### EXCERPT
------------------------------------
From c22ff00dece66221bb05b6a57924537d03ca7a13 Mon Sep 17 00:00:00 2001
From: Tobias Henkel <tobias.henkel@bmw.de>
Date: Thu, 4 Oct 2018 10:03:31 +0200
Subject: [PATCH] Parallelize prime_installation_map

During zuul startup when using Github app mechanism zuul iterates
single threaded over all installations and queries the projects of the
installation. In large zuul installations with many projects and
organizations in Github this blocks zuul startup for quite some time.

We can easily parallelize this by using a thread pool. This brings
down the time spent from 18s to 2.5s in our deployment.

Change-Id: I16b940488cd0b3705c8f10b4c17fabfc77db368a
---
 zuul/driver/github/githubconnection.py | 60 ++++++++++++++++++--------
 1 file changed, 43 insertions(+), 17 deletions(-)

diff --git a/zuul/driver/github/githubconnection.py b/zuul/driver/github/githubconnection.py
index 81a35560b4..d9f3e61ffd 100644
--- a/zuul/driver/github/githubconnection.py
+++ b/zuul/driver/github/githubconnection.py
@@ -13,6 +13,7 @@
 # under the License.
 
 import collections
+import concurrent.futures
 import datetime
 import logging
 import hmac
@@ -668,6 +669,23 @@ class GithubConnection(BaseConnection):
 
         return token
 
+    def _get_repos_of_installation(self, inst_id, headers):
+        url = '%s/installation/repositories?per_page=100' % self.base_url
+        project_names = []
+        while url:
+            self.log.debug("Fetching repos for install %s" % inst_id)
+            response = requests.get(url, headers=headers)
+            response.raise_for_status()
+            repos = response.json()
+
+            for repo in repos.get('repositories'):
+                project_name = repo.get('full_name')
+                project_names.append(project_name)
+
+            # check if we need to do further paged calls
+            url = response.links.get('next', {}).get('url')
+        return project_names
+
     def _prime_installation_map(self):
         """Walks each app install for the repos to prime install IDs"""
------------------------------------
### DATA SHOWN

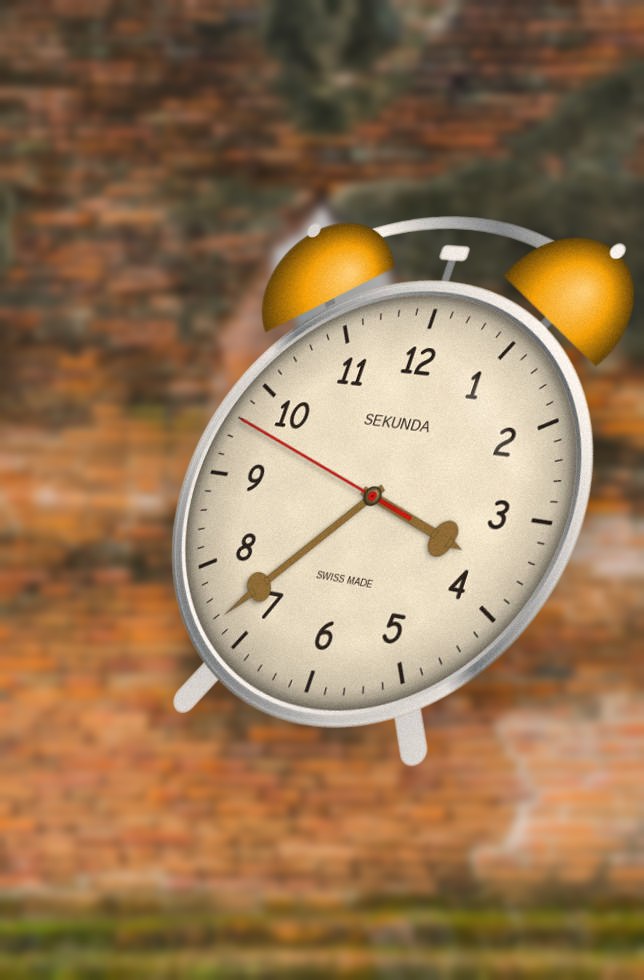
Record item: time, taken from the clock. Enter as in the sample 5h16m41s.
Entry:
3h36m48s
------------------------------------
### JOBS
[1] Say whether each statement agrees with the Zuul patch, answering yes or no and quoting the words of the patch that decide it. (a) The change cut startup time from 18s to 2.5s in the author's deployment. (b) The change touches two files. (c) The new helper method asks GitHub for 50 repositories per page.
[2] Go on with the Zuul patch from its last line, writing the next part of the diff.

### RESPONSES TO THE TASKS
[1]
(a) Yes: "This brings down the time spent from 18s to 2.5s in our deployment."
(b) No: "1 file changed, 43 insertions(+), 17 deletions(-)"
(c) No: "per_page=100"

[2]
 
@@ -690,27 +708,35 @@ class GithubConnection(BaseConnection):
             url = response.links.get(
                 'next', {}).get('url')
 
-        for install in installations:
-            inst_id = install.get('id')
-            token = self._get_installation_key(
-                project=None, inst_id=inst_id)
-            headers = {'Accept': PREVIEW_JSON_ACCEPT,
-                       'Authorization': 'token %s' % token}
+        headers_per_inst = {}
+        with concurrent.futures.ThreadPoolExecutor() as executor:
 
-            url = '%s/installation/repositories?per_page=100' % self.base_url
-            while url:
-                self.log.debug("Fetching repos for install %s" % inst_id)
-                response = requests.get(url, headers=headers)
-                response.raise_for_status()
-                repos = response.json()
+            token_by_inst = {}
+            for install in installations:
+                inst_id = install.get('id')
+                token_by_inst[inst_id] = executor.submit(
+                    self._get_installation_key, project=None, inst_id=inst_id)
 
-                for repo in repos.get('repositories'):
-                    project_name = repo.get('full_name')
+            for inst_id, result in token_by_inst.items():
+                token = result.result()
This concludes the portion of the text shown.